### YOUR TASK
Copy exactly the lines of the records below, and only those lines, beginning with the line that contains "यही कारण अहिले" and ending with the line that contains "महाधिवेशन कुनै गुटको".

========

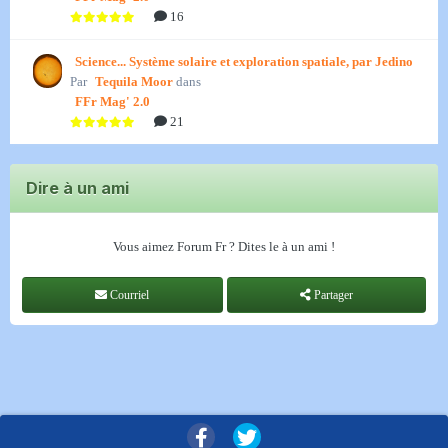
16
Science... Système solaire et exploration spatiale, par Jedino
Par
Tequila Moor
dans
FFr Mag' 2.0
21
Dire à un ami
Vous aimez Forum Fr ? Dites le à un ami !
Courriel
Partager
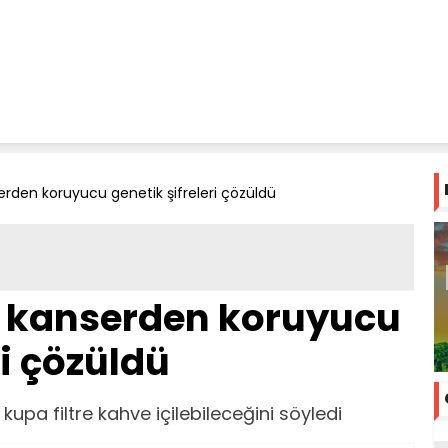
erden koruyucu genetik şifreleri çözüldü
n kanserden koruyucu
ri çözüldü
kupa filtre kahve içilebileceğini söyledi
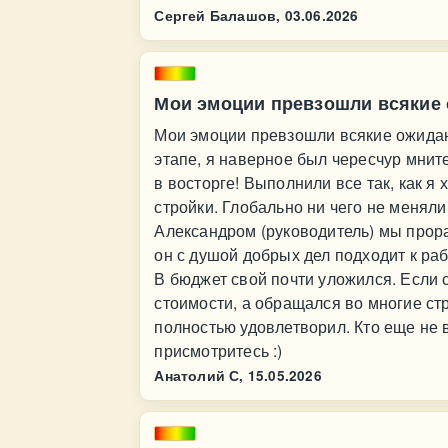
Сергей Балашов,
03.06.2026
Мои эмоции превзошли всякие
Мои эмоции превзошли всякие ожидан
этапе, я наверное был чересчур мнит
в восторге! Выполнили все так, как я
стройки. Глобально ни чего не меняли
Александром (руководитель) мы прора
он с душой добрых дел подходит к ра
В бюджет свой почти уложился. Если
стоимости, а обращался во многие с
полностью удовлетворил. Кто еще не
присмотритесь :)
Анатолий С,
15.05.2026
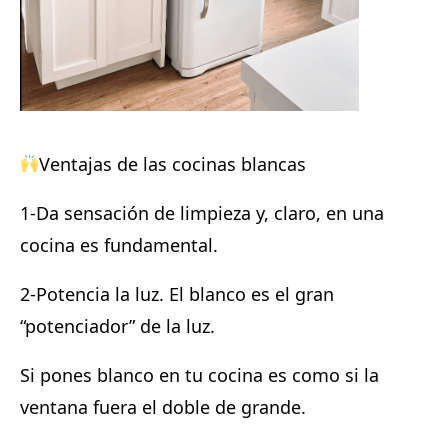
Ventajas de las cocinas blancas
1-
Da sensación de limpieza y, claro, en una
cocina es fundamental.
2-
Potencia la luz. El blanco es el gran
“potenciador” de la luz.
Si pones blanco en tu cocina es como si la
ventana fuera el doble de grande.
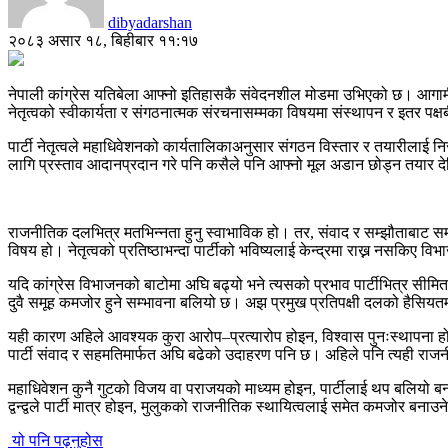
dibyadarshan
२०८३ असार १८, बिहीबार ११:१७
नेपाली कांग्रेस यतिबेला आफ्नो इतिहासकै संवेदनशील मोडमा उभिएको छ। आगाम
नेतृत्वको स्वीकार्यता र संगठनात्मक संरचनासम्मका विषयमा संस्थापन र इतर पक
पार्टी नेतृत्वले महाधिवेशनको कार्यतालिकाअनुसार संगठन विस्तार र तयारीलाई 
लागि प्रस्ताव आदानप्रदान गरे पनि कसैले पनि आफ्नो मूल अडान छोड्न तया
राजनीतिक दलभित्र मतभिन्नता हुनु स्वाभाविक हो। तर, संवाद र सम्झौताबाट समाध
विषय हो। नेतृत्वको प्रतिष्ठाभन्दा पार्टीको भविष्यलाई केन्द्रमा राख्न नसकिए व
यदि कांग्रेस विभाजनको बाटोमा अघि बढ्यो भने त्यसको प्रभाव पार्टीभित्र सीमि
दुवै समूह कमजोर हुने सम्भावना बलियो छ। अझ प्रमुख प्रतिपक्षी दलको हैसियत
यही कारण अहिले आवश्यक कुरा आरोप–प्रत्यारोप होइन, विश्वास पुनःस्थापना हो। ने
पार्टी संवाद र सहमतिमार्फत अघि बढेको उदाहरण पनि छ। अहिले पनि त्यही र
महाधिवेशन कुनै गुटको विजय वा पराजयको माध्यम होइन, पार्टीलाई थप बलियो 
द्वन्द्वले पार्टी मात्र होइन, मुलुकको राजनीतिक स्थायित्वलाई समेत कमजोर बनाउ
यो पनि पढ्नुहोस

========

### YOUR SOLUTION
यही कारण अहिले आवश्यक कुरा आरोप–प्रत्यारोप होइन, विश्वास पुनःस्थापना हो। ने
पार्टी संवाद र सहमतिमार्फत अघि बढेको उदाहरण पनि छ। अहिले पनि त्यही र
महाधिवेशन कुनै गुटको विजय वा पराजयको माध्यम होइन, पार्टीलाई थप बलियो 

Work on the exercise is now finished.